- WHAT TO WORK ON -
Start at the line containing "The last column" and stop after the line containing "Marginal product of an". Reproduce only those lines, swapping "labour" for "labor" and leaving everything else unchanged.

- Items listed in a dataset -

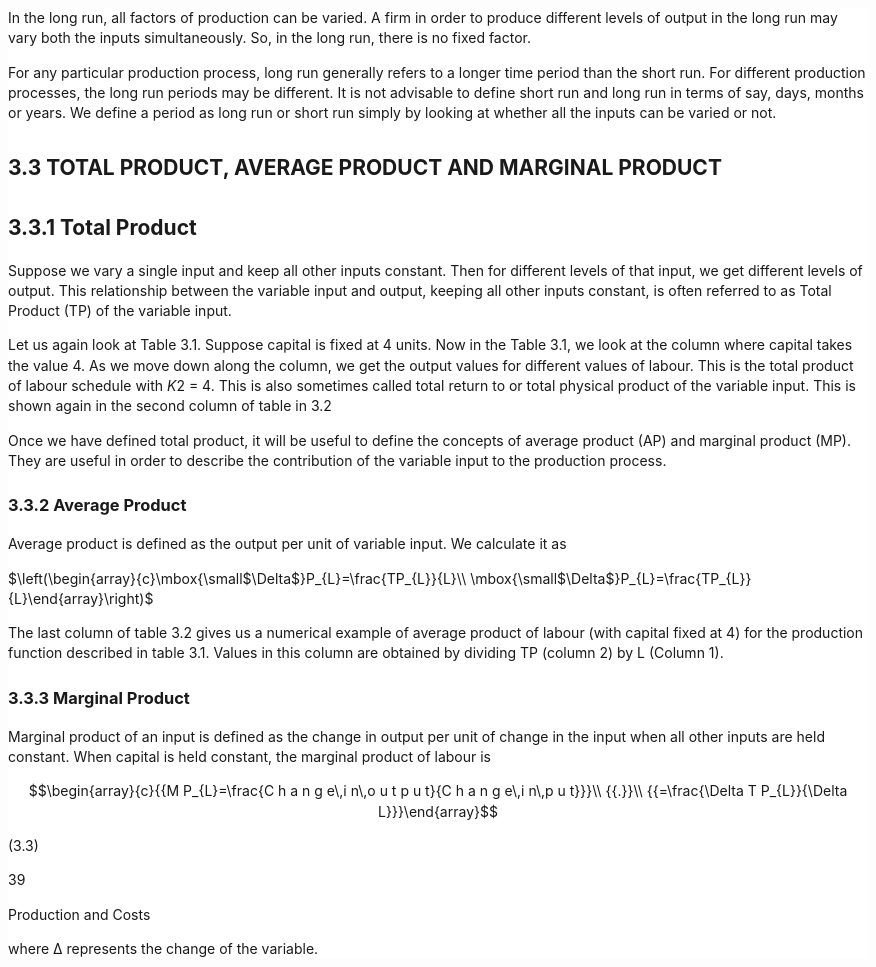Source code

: In the long run, all factors of production can be varied. A firm in order to produce different levels of output in the long run may vary both the inputs simultaneously. So, in the long run, there is no fixed factor.

For any particular production process, long run generally refers to a longer time period than the short run. For different production processes, the long run periods may be different. It is not advisable to define short run and long run in terms of say, days, months or years. We define a period as long run or short run simply by looking at whether all the inputs can be varied or not.

## 3.3 TOTAL PRODUCT, AVERAGE PRODUCT AND MARGINAL PRODUCT

## 3.3.1 Total Product

Suppose we vary a single input and keep all other inputs constant. Then for different levels of that input, we get different levels of output. This relationship between the variable input and output, keeping all other inputs constant, is often referred to as Total Product (TP) of the variable input.

Let us again look at Table 3.1. Suppose capital is fixed at 4 units. Now in the Table 3.1, we look at the column where capital takes the value 4. As we move down along the column, we get the output values for different values of labour. This is the total product of labour schedule with *K*2 = 4. This is also sometimes called total return to or total physical product of the variable input. This is shown again in the second column of table in 3.2

Once we have defined total product, it will be useful to define the concepts of average product (AP) and marginal product (MP). They are useful in order to describe the contribution of the variable input to the production process.

### 3.3.2 Average Product

Average product is defined as the output per unit of variable input. We calculate it as

$\left(\begin{array}{c}\mbox{\small$\Delta$}P_{L}=\frac{TP_{L}}{L}\\ \mbox{\small$\Delta$}P_{L}=\frac{TP_{L}}{L}\end{array}\right)$

The last column of table 3.2 gives us a numerical example of average product of labour (with capital fixed at 4) for the production function described in table 3.1. Values in this column are obtained by dividing TP (column 2) by L (Column 1).

### 3.3.3 Marginal Product

Marginal product of an input is defined as the change in output per unit of change in the input when all other inputs are held constant. When capital is held constant, the marginal product of labour is

$$\begin{array}{c}{{M P_{L}=\frac{C h a n g e\,i n\,o u t p u t}{C h a n g e\,i n\,p u t}}}\\ {{.}}\\ {{=\frac{\Delta T P_{L}}{\Delta L}}}\end{array}$$

(3.3)

39

Production and Costs

where ∆ represents the change of the variable.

- EXPECTED ANSWER -
The last column of table 3.2 gives us a numerical example of average product of labor (with capital fixed at 4) for the production function described in table 3.1. Values in this column are obtained by dividing TP (column 2) by L (Column 1).

### 3.3.3 Marginal Product

Marginal product of an input is defined as the change in output per unit of change in the input when all other inputs are held constant. When capital is held constant, the marginal product of labor is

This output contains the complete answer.